§ **Work to complete**
Return each entry exactly, with none missing.

[Data supplied Boundary: Start]

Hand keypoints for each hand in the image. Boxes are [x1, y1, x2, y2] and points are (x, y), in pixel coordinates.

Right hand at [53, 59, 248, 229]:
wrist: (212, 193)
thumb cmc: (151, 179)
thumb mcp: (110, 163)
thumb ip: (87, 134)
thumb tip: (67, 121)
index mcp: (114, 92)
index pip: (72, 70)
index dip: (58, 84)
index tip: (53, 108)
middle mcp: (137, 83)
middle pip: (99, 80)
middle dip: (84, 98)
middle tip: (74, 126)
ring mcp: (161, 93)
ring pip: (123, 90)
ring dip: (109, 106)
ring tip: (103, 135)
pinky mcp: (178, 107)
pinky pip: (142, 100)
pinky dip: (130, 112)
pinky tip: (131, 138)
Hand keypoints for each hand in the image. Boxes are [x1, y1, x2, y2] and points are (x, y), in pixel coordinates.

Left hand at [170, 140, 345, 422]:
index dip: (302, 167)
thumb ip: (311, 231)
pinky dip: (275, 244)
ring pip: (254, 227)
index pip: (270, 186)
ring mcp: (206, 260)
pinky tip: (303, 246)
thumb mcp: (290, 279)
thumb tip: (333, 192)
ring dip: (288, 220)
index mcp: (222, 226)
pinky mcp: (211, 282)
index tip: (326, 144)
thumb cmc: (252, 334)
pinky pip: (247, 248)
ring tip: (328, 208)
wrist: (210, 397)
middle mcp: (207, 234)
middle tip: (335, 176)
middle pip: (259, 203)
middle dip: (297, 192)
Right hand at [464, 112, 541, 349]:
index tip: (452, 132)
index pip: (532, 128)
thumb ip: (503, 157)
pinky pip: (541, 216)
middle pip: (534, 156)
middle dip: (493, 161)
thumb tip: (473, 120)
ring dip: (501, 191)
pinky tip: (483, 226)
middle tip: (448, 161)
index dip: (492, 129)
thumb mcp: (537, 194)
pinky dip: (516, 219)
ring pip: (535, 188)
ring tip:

[Data supplied Boundary: End]

§ **Solution to this problem**
Hand keypoints for each hand in the image. Boxes are [x1, y1, x2, y2] and points are (x, y), in pixel coordinates.

Right hand at [53, 59, 248, 229]:
wrist: (212, 193)
thumb cmc: (151, 179)
thumb mcp: (110, 163)
thumb ip: (87, 134)
thumb tip: (67, 121)
index mcp: (114, 92)
index pip: (72, 70)
index dip: (58, 84)
index tip: (53, 108)
middle mcp: (137, 83)
middle pip: (99, 80)
middle dip: (84, 98)
middle tip: (74, 126)
ring mcp: (161, 93)
ring pip: (123, 90)
ring dip: (109, 106)
ring tip: (103, 135)
pinky mcp: (178, 107)
pinky pip: (142, 100)
pinky dip: (130, 112)
pinky tip: (131, 138)
Hand keypoints for each hand in the image. Boxes are [x1, y1, x2, y2] and points are (x, y), in pixel coordinates.

Left hand at [170, 140, 345, 422]:
index dip: (302, 167)
thumb ip: (311, 231)
pinky dip: (275, 244)
ring pip: (254, 227)
index pip: (270, 186)
ring mcp: (206, 260)
pinky tip: (303, 246)
thumb mcp: (290, 279)
thumb tip: (333, 192)
ring dip: (288, 220)
index mcp: (222, 226)
pinky mcp: (211, 282)
index tip: (326, 144)
thumb cmc: (252, 334)
pinky pip: (247, 248)
ring tip: (328, 208)
wrist: (210, 397)
middle mcp: (207, 234)
middle tip: (335, 176)
middle pip: (259, 203)
middle dip: (297, 192)
Right hand at [464, 112, 541, 349]:
index tip: (452, 132)
index pip: (532, 128)
thumb ip: (503, 157)
pinky pip: (541, 216)
middle pip: (534, 156)
middle dip: (493, 161)
thumb tip: (473, 120)
ring dip: (501, 191)
pinky tip: (483, 226)
middle tip: (448, 161)
index dip: (492, 129)
thumb mcp: (537, 194)
pinky dip: (516, 219)
ring pip: (535, 188)
ring tip:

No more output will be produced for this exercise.